- [About this exercise]: Without omitting anything, return the records precisely as given.

━━━ Task data

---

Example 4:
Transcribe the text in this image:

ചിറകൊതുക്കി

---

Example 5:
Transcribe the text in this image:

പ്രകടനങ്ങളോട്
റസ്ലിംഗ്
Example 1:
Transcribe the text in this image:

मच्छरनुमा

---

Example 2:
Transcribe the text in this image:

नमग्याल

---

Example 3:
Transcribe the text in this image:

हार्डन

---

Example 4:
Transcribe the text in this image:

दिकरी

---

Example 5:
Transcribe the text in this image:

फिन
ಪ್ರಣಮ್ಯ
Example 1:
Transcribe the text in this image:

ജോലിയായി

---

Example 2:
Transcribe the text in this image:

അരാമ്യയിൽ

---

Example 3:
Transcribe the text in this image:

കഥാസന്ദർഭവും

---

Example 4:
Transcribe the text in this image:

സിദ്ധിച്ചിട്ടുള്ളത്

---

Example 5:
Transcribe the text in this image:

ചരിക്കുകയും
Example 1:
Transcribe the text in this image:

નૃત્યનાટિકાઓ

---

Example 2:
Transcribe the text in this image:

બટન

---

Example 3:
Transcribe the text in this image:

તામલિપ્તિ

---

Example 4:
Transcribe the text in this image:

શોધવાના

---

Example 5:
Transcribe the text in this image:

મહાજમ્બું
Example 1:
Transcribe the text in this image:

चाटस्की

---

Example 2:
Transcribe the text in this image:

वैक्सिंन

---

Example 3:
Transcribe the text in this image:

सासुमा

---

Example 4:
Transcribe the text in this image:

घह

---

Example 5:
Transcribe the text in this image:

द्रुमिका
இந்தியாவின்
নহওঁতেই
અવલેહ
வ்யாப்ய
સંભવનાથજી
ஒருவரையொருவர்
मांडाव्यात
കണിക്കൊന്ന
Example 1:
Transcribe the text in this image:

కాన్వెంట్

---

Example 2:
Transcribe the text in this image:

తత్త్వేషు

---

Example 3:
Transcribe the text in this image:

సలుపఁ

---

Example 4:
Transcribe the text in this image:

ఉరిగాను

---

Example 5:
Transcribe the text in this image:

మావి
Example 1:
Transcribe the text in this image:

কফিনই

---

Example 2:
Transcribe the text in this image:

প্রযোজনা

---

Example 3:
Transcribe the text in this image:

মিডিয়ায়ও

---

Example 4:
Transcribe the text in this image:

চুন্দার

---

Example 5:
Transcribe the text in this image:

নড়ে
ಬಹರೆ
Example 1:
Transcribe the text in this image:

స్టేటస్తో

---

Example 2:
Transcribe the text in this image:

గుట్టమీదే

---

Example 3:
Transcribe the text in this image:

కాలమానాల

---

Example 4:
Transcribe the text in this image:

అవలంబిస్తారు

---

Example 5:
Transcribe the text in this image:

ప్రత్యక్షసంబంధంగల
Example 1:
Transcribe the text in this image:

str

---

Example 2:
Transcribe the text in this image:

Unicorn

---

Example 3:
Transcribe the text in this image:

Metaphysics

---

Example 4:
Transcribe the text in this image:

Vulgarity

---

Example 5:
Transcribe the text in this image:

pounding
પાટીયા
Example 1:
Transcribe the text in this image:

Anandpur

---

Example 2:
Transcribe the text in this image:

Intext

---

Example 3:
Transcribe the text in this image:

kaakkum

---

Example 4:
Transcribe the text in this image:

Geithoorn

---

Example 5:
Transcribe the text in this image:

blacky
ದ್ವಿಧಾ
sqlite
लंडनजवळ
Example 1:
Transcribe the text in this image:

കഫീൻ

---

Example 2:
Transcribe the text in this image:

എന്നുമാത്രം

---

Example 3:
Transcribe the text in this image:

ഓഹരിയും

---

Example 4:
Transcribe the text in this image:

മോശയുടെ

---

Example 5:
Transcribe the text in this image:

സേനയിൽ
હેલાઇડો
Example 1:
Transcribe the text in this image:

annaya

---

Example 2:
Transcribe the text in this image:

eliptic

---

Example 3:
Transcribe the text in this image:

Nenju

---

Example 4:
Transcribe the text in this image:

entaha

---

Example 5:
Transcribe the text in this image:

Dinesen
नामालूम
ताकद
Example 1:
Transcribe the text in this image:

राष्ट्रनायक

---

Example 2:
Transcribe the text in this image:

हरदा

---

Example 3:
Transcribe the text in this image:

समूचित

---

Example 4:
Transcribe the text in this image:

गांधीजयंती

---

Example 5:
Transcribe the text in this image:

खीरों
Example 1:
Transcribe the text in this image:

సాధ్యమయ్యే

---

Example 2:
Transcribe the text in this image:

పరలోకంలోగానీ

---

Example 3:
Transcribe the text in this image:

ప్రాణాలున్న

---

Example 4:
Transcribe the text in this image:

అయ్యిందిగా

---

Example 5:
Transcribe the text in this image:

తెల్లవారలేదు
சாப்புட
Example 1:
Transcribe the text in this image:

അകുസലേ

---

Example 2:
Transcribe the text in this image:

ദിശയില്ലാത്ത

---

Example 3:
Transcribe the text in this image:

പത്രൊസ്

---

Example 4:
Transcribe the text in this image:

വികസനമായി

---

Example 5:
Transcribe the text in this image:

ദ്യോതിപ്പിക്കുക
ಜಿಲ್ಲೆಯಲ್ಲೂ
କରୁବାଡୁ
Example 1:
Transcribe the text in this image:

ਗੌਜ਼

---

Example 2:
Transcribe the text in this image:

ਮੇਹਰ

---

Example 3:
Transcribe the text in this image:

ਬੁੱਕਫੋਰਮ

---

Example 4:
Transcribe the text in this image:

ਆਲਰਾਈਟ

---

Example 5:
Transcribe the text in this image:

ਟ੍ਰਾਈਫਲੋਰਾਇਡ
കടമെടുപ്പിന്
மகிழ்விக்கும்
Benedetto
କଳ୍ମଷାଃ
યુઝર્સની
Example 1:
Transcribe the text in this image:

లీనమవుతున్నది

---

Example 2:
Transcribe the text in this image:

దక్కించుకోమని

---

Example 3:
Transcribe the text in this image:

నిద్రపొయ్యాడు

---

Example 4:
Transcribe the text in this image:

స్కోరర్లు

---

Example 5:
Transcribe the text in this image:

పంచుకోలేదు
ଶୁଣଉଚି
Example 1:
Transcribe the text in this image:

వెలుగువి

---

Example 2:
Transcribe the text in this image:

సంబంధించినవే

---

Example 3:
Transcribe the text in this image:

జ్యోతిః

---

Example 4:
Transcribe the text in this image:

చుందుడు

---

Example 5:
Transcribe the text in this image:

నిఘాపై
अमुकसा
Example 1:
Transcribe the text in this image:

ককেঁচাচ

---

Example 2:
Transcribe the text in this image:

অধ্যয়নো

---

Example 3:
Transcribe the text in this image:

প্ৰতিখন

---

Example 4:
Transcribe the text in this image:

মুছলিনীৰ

━━━━━━

- [Answer]:
---

Example 4:
Transcribe the text in this image:

ചിറകൊതുക്കി

---

Example 5:
Transcribe the text in this image:

പ്രകടനങ്ങളോട്
റസ്ലിംഗ്
Example 1:
Transcribe the text in this image:

मच्छरनुमा

---

Example 2:
Transcribe the text in this image:

नमग्याल

---

Example 3:
Transcribe the text in this image:

हार्डन

---

Example 4:
Transcribe the text in this image:

दिकरी

---

Example 5:
Transcribe the text in this image:

फिन
ಪ್ರಣಮ್ಯ
Example 1:
Transcribe the text in this image:

ജോലിയായി

---

Example 2:
Transcribe the text in this image:

അരാമ്യയിൽ

---

Example 3:
Transcribe the text in this image:

കഥാസന്ദർഭവും

---

Example 4:
Transcribe the text in this image:

സിദ്ധിച്ചിട്ടുള്ളത്

---

Example 5:
Transcribe the text in this image:

ചരിക്കുകയും
Example 1:
Transcribe the text in this image:

નૃત્યનાટિકાઓ

---

Example 2:
Transcribe the text in this image:

બટન

---

Example 3:
Transcribe the text in this image:

તામલિપ્તિ

---

Example 4:
Transcribe the text in this image:

શોધવાના

---

Example 5:
Transcribe the text in this image:

મહાજમ્બું
Example 1:
Transcribe the text in this image:

चाटस्की

---

Example 2:
Transcribe the text in this image:

वैक्सिंन

---

Example 3:
Transcribe the text in this image:

सासुमा

---

Example 4:
Transcribe the text in this image:

घह

---

Example 5:
Transcribe the text in this image:

द्रुमिका
இந்தியாவின்
নহওঁতেই
અવલેહ
வ்யாப்ய
સંભવનાથજી
ஒருவரையொருவர்
मांडाव्यात
കണിക്കൊന്ന
Example 1:
Transcribe the text in this image:

కాన్వెంట్

---

Example 2:
Transcribe the text in this image:

తత్త్వేషు

---

Example 3:
Transcribe the text in this image:

సలుపఁ

---

Example 4:
Transcribe the text in this image:

ఉరిగాను

---

Example 5:
Transcribe the text in this image:

మావి
Example 1:
Transcribe the text in this image:

কফিনই

---

Example 2:
Transcribe the text in this image:

প্রযোজনা

---

Example 3:
Transcribe the text in this image:

মিডিয়ায়ও

---

Example 4:
Transcribe the text in this image:

চুন্দার

---

Example 5:
Transcribe the text in this image:

নড়ে
ಬಹರೆ
Example 1:
Transcribe the text in this image:

స్టేటస్తో

---

Example 2:
Transcribe the text in this image:

గుట్టమీదే

---

Example 3:
Transcribe the text in this image:

కాలమానాల

---

Example 4:
Transcribe the text in this image:

అవలంబిస్తారు

---

Example 5:
Transcribe the text in this image:

ప్రత్యక్షసంబంధంగల
Example 1:
Transcribe the text in this image:

str

---

Example 2:
Transcribe the text in this image:

Unicorn

---

Example 3:
Transcribe the text in this image:

Metaphysics

---

Example 4:
Transcribe the text in this image:

Vulgarity

---

Example 5:
Transcribe the text in this image:

pounding
પાટીયા
Example 1:
Transcribe the text in this image:

Anandpur

---

Example 2:
Transcribe the text in this image:

Intext

---

Example 3:
Transcribe the text in this image:

kaakkum

---

Example 4:
Transcribe the text in this image:

Geithoorn

---

Example 5:
Transcribe the text in this image:

blacky
ದ್ವಿಧಾ
sqlite
लंडनजवळ
Example 1:
Transcribe the text in this image:

കഫീൻ

---

Example 2:
Transcribe the text in this image:

എന്നുമാത്രം

---

Example 3:
Transcribe the text in this image:

ഓഹരിയും

---

Example 4:
Transcribe the text in this image:

മോശയുടെ

---

Example 5:
Transcribe the text in this image:

സേനയിൽ
હેલાઇડો
Example 1:
Transcribe the text in this image:

annaya

---

Example 2:
Transcribe the text in this image:

eliptic

---

Example 3:
Transcribe the text in this image:

Nenju

---

Example 4:
Transcribe the text in this image:

entaha

---

Example 5:
Transcribe the text in this image:

Dinesen
नामालूम
ताकद
Example 1:
Transcribe the text in this image:

राष्ट्रनायक

---

Example 2:
Transcribe the text in this image:

हरदा

---

Example 3:
Transcribe the text in this image:

समूचित

---

Example 4:
Transcribe the text in this image:

गांधीजयंती

---

Example 5:
Transcribe the text in this image:

खीरों
Example 1:
Transcribe the text in this image:

సాధ్యమయ్యే

---

Example 2:
Transcribe the text in this image:

పరలోకంలోగానీ

---

Example 3:
Transcribe the text in this image:

ప్రాణాలున్న

---

Example 4:
Transcribe the text in this image:

అయ్యిందిగా

---

Example 5:
Transcribe the text in this image:

తెల్లవారలేదు
சாப்புட
Example 1:
Transcribe the text in this image:

അകുസലേ

---

Example 2:
Transcribe the text in this image:

ദിശയില്ലാത്ത

---

Example 3:
Transcribe the text in this image:

പത്രൊസ്

---

Example 4:
Transcribe the text in this image:

വികസനമായി

---

Example 5:
Transcribe the text in this image:

ദ്യോതിപ്പിക്കുക
ಜಿಲ್ಲೆಯಲ್ಲೂ
କରୁବାଡୁ
Example 1:
Transcribe the text in this image:

ਗੌਜ਼

---

Example 2:
Transcribe the text in this image:

ਮੇਹਰ

---

Example 3:
Transcribe the text in this image:

ਬੁੱਕਫੋਰਮ

---

Example 4:
Transcribe the text in this image:

ਆਲਰਾਈਟ

---

Example 5:
Transcribe the text in this image:

ਟ੍ਰਾਈਫਲੋਰਾਇਡ
കടമെടുപ്പിന്
மகிழ்விக்கும்
Benedetto
କଳ୍ମଷାଃ
યુઝર્સની
Example 1:
Transcribe the text in this image:

లీనమవుతున్నది

---

Example 2:
Transcribe the text in this image:

దక్కించుకోమని

---

Example 3:
Transcribe the text in this image:

నిద్రపొయ్యాడు

---

Example 4:
Transcribe the text in this image:

స్కోరర్లు

---

Example 5:
Transcribe the text in this image:

పంచుకోలేదు
ଶୁଣଉଚି
Example 1:
Transcribe the text in this image:

వెలుగువి

---

Example 2:
Transcribe the text in this image:

సంబంధించినవే

---

Example 3:
Transcribe the text in this image:

జ్యోతిః

---

Example 4:
Transcribe the text in this image:

చుందుడు

---

Example 5:
Transcribe the text in this image:

నిఘాపై
अमुकसा
Example 1:
Transcribe the text in this image:

ককেঁচাচ

---

Example 2:
Transcribe the text in this image:

অধ্যয়নো

---

Example 3:
Transcribe the text in this image:

প্ৰতিখন

---

Example 4:
Transcribe the text in this image:

মুছলিনীৰ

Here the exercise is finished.